## WHAT IS BEING ASKED
Put every line from the start of the entries down through the line containing "поддерживайте ее на" into a numbered list, leaving out any blank lines.

Excerpts from a dataset
--- START ---
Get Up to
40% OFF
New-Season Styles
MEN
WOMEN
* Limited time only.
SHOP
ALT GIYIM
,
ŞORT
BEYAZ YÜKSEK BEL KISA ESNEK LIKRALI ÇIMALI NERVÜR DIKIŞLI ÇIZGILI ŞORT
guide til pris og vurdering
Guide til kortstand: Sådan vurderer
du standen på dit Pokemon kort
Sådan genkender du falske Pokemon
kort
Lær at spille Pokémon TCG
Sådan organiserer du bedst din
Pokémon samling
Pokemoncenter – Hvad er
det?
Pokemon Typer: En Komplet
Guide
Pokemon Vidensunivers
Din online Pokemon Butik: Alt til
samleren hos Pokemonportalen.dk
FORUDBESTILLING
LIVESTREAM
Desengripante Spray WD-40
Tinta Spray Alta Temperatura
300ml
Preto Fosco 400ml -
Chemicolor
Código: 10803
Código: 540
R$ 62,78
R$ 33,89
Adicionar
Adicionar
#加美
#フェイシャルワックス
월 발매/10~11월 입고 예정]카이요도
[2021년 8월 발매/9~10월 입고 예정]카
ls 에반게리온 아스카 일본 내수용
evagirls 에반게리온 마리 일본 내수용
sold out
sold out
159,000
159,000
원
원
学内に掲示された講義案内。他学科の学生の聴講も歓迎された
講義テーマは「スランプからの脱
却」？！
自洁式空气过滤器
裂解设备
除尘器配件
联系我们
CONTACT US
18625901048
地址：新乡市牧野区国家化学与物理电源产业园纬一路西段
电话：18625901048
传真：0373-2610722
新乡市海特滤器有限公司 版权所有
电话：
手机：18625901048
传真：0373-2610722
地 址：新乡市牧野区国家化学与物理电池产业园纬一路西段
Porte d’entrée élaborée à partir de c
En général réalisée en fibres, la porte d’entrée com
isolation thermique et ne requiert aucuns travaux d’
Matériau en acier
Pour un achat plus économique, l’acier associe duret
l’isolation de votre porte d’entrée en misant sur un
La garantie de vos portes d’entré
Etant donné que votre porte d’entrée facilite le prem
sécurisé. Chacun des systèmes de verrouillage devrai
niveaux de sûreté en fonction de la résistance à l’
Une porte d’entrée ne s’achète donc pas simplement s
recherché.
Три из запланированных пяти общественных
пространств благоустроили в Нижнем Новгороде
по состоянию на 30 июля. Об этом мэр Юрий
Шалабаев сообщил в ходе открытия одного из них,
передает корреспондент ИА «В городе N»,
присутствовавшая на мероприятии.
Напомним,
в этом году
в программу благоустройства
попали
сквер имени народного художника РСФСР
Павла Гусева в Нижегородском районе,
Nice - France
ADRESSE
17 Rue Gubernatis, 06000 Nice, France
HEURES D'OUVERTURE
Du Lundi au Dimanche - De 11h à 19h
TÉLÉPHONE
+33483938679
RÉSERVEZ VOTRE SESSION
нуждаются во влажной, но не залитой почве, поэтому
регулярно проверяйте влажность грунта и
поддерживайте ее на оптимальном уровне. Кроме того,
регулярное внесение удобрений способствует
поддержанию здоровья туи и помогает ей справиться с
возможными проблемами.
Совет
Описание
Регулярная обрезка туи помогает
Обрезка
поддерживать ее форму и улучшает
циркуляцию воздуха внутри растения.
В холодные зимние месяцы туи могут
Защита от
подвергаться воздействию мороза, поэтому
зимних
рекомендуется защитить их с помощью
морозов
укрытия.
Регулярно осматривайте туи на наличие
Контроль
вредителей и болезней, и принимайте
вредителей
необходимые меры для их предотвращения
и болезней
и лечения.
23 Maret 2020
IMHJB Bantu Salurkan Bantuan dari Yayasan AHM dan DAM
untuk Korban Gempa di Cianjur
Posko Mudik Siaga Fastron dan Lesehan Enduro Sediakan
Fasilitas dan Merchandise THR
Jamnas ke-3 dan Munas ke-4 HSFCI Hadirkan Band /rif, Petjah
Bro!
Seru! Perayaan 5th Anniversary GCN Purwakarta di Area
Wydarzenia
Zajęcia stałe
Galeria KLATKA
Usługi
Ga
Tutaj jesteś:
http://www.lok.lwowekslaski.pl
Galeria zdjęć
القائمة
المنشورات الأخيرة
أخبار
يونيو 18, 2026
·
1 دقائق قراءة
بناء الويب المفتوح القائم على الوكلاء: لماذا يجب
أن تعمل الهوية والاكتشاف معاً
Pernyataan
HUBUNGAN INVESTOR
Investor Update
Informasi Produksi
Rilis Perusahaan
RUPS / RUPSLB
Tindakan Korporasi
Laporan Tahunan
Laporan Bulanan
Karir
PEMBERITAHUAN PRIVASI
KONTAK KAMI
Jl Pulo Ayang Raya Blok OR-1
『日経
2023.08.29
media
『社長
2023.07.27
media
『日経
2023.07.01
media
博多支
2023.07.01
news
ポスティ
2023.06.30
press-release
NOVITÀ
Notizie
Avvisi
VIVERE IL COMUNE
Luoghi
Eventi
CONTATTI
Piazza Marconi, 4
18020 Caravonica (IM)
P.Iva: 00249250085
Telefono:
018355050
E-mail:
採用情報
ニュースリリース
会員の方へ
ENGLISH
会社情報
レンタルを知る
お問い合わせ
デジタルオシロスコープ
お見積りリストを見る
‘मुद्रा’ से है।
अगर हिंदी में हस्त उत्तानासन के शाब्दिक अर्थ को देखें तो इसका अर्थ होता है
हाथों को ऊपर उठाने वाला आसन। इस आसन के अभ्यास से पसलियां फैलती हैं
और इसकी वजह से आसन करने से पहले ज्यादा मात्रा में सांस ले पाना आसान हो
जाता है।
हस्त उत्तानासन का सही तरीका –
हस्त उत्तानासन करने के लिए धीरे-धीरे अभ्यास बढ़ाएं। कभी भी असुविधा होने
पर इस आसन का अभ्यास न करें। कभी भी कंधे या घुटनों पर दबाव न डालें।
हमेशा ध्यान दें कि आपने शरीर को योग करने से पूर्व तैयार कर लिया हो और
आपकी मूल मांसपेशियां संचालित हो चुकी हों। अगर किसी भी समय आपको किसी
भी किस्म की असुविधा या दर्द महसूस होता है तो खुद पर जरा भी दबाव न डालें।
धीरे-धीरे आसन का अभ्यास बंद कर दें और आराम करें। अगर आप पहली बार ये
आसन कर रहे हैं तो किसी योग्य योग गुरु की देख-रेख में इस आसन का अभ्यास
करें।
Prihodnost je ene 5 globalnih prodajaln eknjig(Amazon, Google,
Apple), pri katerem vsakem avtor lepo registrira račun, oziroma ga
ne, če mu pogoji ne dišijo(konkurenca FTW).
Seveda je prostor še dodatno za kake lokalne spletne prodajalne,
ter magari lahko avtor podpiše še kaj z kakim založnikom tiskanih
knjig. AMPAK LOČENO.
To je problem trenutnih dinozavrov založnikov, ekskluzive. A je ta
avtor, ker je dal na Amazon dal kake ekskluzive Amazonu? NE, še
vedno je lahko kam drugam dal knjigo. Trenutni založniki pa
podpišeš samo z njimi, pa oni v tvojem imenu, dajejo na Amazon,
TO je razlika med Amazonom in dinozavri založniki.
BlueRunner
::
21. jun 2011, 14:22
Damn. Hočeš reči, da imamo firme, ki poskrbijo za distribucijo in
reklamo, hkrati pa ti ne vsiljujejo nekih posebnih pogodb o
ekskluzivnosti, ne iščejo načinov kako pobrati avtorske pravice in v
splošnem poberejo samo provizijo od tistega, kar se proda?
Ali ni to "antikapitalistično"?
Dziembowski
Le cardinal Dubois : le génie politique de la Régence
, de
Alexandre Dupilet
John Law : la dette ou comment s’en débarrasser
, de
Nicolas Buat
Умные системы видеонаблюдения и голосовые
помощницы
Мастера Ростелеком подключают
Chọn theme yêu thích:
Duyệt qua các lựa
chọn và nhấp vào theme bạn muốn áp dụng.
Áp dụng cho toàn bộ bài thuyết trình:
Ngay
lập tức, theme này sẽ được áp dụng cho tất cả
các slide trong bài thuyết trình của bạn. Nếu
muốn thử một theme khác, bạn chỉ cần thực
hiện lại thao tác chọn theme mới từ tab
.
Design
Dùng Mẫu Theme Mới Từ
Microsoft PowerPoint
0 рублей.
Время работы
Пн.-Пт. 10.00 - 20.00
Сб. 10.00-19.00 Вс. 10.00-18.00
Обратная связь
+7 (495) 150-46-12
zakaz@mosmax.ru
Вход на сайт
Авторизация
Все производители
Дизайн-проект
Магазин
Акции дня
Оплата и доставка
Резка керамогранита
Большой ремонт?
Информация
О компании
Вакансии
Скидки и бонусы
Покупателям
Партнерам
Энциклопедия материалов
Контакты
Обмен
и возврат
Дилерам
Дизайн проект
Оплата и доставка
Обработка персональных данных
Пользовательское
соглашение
--- END ---
## RESULT OF THE EXERCISE
1. Get Up to
2. 40% OFF
3. New-Season Styles
4. MEN
5. WOMEN
6. * Limited time only.
7. SHOP
8. ALT GIYIM
9. ,
10. ŞORT
11. BEYAZ YÜKSEK BEL KISA ESNEK LIKRALI ÇIMALI NERVÜR DIKIŞLI ÇIZGILI ŞORT
12. guide til pris og vurdering
13. Guide til kortstand: Sådan vurderer
14. du standen på dit Pokemon kort
15. Sådan genkender du falske Pokemon
16. kort
17. Lær at spille Pokémon TCG
18. Sådan organiserer du bedst din
19. Pokémon samling
20. Pokemoncenter – Hvad er
21. det?
22. Pokemon Typer: En Komplet
23. Guide
24. Pokemon Vidensunivers
25. Din online Pokemon Butik: Alt til
26. samleren hos Pokemonportalen.dk
27. FORUDBESTILLING
28. LIVESTREAM
29. Desengripante Spray WD-40
30. Tinta Spray Alta Temperatura
31. 300ml
32. Preto Fosco 400ml -
33. Chemicolor
34. Código: 10803
35. Código: 540
36. R$ 62,78
37. R$ 33,89
38. Adicionar
39. Adicionar
40. #加美
41. #フェイシャルワックス
42. 월 발매/10~11월 입고 예정]카이요도
43. [2021년 8월 발매/9~10월 입고 예정]카
44. ls 에반게리온 아스카 일본 내수용
45. evagirls 에반게리온 마리 일본 내수용
46. sold out
47. sold out
48. 159,000
49. 159,000
50. 원
51. 원
52. 学内に掲示された講義案内。他学科の学生の聴講も歓迎された
53. 講義テーマは「スランプからの脱
54. 却」？！
55. 自洁式空气过滤器
56. 裂解设备
57. 除尘器配件
58. 联系我们
59. CONTACT US
60. 18625901048
61. 地址：新乡市牧野区国家化学与物理电源产业园纬一路西段
62. 电话：18625901048
63. 传真：0373-2610722
64. 新乡市海特滤器有限公司 版权所有
65. 电话：
66. 手机：18625901048
67. 传真：0373-2610722
68. 地 址：新乡市牧野区国家化学与物理电池产业园纬一路西段
69. Porte d’entrée élaborée à partir de c
70. En général réalisée en fibres, la porte d’entrée com
71. isolation thermique et ne requiert aucuns travaux d’
72. Matériau en acier
73. Pour un achat plus économique, l’acier associe duret
74. l’isolation de votre porte d’entrée en misant sur un
75. La garantie de vos portes d’entré
76. Etant donné que votre porte d’entrée facilite le prem
77. sécurisé. Chacun des systèmes de verrouillage devrai
78. niveaux de sûreté en fonction de la résistance à l’
79. Une porte d’entrée ne s’achète donc pas simplement s
80. recherché.
81. Три из запланированных пяти общественных
82. пространств благоустроили в Нижнем Новгороде
83. по состоянию на 30 июля. Об этом мэр Юрий
84. Шалабаев сообщил в ходе открытия одного из них,
85. передает корреспондент ИА «В городе N»,
86. присутствовавшая на мероприятии.
87. Напомним,
88. в этом году
89. в программу благоустройства
90. попали
91. сквер имени народного художника РСФСР
92. Павла Гусева в Нижегородском районе,
93. Nice - France
94. ADRESSE
95. 17 Rue Gubernatis, 06000 Nice, France
96. HEURES D'OUVERTURE
97. Du Lundi au Dimanche - De 11h à 19h
98. TÉLÉPHONE
99. +33483938679
100. RÉSERVEZ VOTRE SESSION
101. нуждаются во влажной, но не залитой почве, поэтому
102. регулярно проверяйте влажность грунта и
103. поддерживайте ее на оптимальном уровне. Кроме того,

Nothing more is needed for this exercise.